Texte:
>>

Au quartier de l’Ariane à Nice, «le manque de tram éloigne de tout»

Published 09/03/2019 in https:2019/03/09/

Au quartier de l’Ariane à Nice, «le manque de tram éloigne de tout»
Nice le 9 mars 2019, manifestation pour l’extension de la ligne de tramway vers le quartier de l’Ariane.

Reportage

Christian Estrosi a abandonné l’idée de prolonger la ligne de tramway qui mène au centre-ville jusqu’à l’Ariane, un quartier prioritaire. Des habitants manifestaient ce samedi.

On devine leurs espoirs à travers le drap. Posé sur la plaque inaugurale, le nom de la station de tram et la couleur bleue du carré métallique apparaissent par transparence. Au moment de tirer sur le tissu, les espoirs s’envolent. L’inauguration de la «station l’Ariane» n’est que fictive. Les habitants de ce quartier prioritaire de l’est de la ville de Nice ne verront jamais arriver les rails jusqu’à eux. Le maire LR Christian Estrosi a abandonné l’idée de prolonger la ligne de tramway qui mène au centre-ville, lui préférant un bus.

«Cette inauguration n’est que symbolique», pointe Abdou au pied de la station fictive. Ce médiateur scolaire à la retraite participe à une manifestation pour que le tramway traverse son quartier : «Nous, on ne souhaite plus de symbole, on veut du réel, dit-il. On en a marre des promesses.» Les «promesses» dont parle cet habitant de l’Ariane, c’est celles qu’il a entendues lors d’une réunion en 2007. La municipalité évoquait alors une arrivée du tram jusqu’au pied des tours. Depuis, Christian Estrosi s’est concentré sur le développement des transports à l’autre bout de la ville et a laissé cette idée de côté. «On se sent lésés, explique Abdou. Le transport, c’est primordial. Ça permet l’égalité entre les territoires.»

<<

Données extraites:
>>

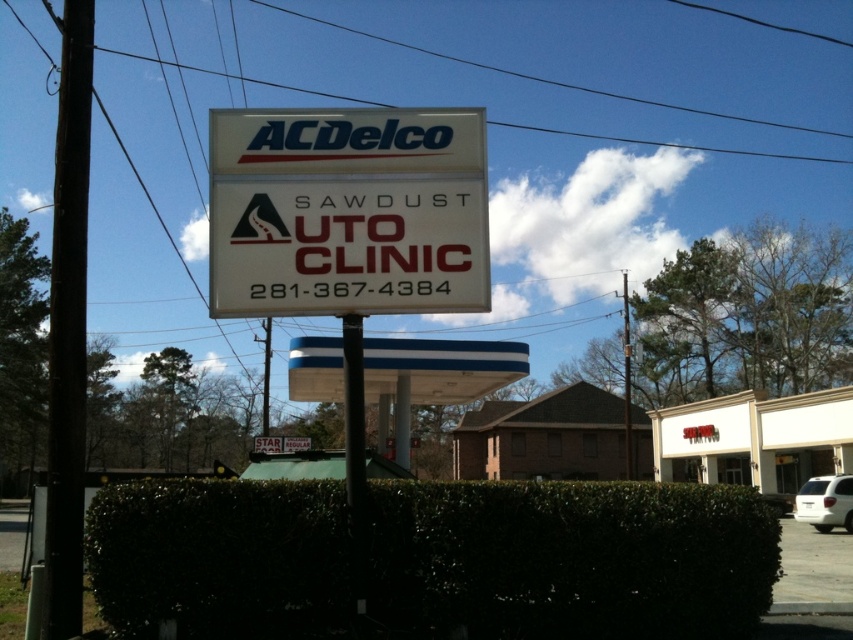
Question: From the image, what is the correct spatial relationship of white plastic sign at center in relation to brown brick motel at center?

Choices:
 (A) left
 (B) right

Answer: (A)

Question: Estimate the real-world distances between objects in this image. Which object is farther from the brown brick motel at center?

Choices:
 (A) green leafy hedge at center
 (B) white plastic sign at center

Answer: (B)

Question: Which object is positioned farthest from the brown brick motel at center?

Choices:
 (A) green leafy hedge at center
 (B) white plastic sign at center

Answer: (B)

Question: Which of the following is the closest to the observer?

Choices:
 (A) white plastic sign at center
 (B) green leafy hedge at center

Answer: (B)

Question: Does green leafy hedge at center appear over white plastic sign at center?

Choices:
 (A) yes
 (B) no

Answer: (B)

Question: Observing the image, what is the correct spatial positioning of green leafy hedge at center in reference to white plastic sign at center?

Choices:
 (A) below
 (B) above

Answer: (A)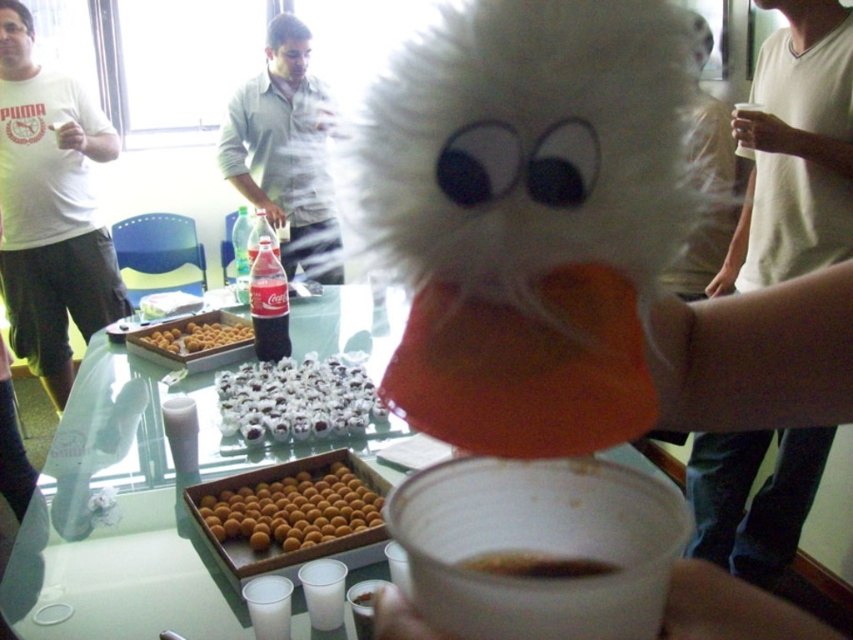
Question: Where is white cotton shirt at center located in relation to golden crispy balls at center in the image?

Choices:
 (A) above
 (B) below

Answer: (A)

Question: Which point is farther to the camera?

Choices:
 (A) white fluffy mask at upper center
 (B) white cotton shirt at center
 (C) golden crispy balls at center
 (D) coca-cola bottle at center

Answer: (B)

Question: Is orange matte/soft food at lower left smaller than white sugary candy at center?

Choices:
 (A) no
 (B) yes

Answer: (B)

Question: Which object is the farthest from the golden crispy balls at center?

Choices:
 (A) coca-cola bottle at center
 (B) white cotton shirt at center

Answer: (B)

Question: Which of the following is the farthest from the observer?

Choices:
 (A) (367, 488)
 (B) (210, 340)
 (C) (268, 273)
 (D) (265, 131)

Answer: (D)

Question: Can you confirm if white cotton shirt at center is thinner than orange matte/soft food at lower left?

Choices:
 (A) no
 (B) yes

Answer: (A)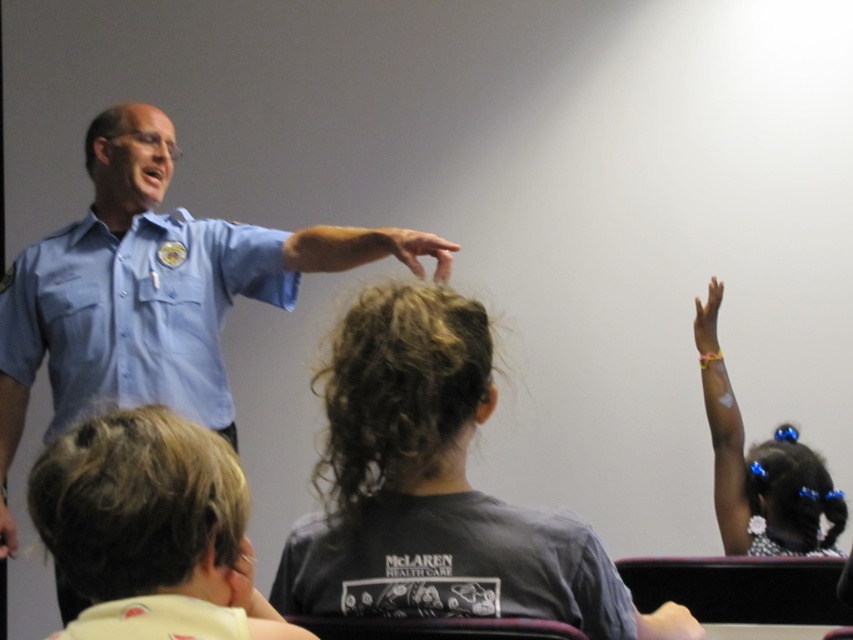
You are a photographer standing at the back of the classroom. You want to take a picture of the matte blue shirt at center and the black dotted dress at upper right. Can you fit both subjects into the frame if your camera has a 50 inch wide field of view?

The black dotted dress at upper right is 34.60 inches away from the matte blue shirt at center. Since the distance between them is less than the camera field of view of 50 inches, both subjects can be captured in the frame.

<<

Énoncé écrit: Pouvez-vous recopier tout ce qui va de « On devine leurs » jusqu'à « préférant un bus. » dans le reportage sur le tram de l'Ariane, en substituant « symbolique » à « fictive » ? Ces enregistrements proviennent d'une autre source que le reportage.

Solution écrite:
On devine leurs espoirs à travers le drap. Posé sur la plaque inaugurale, le nom de la station de tram et la couleur bleue du carré métallique apparaissent par transparence. Au moment de tirer sur le tissu, les espoirs s’envolent. L’inauguration de la «station l’Ariane» n’est que symbolique. Les habitants de ce quartier prioritaire de l’est de la ville de Nice ne verront jamais arriver les rails jusqu’à eux. Le maire LR Christian Estrosi a abandonné l’idée de prolonger la ligne de tramway qui mène au centre-ville, lui préférant un bus.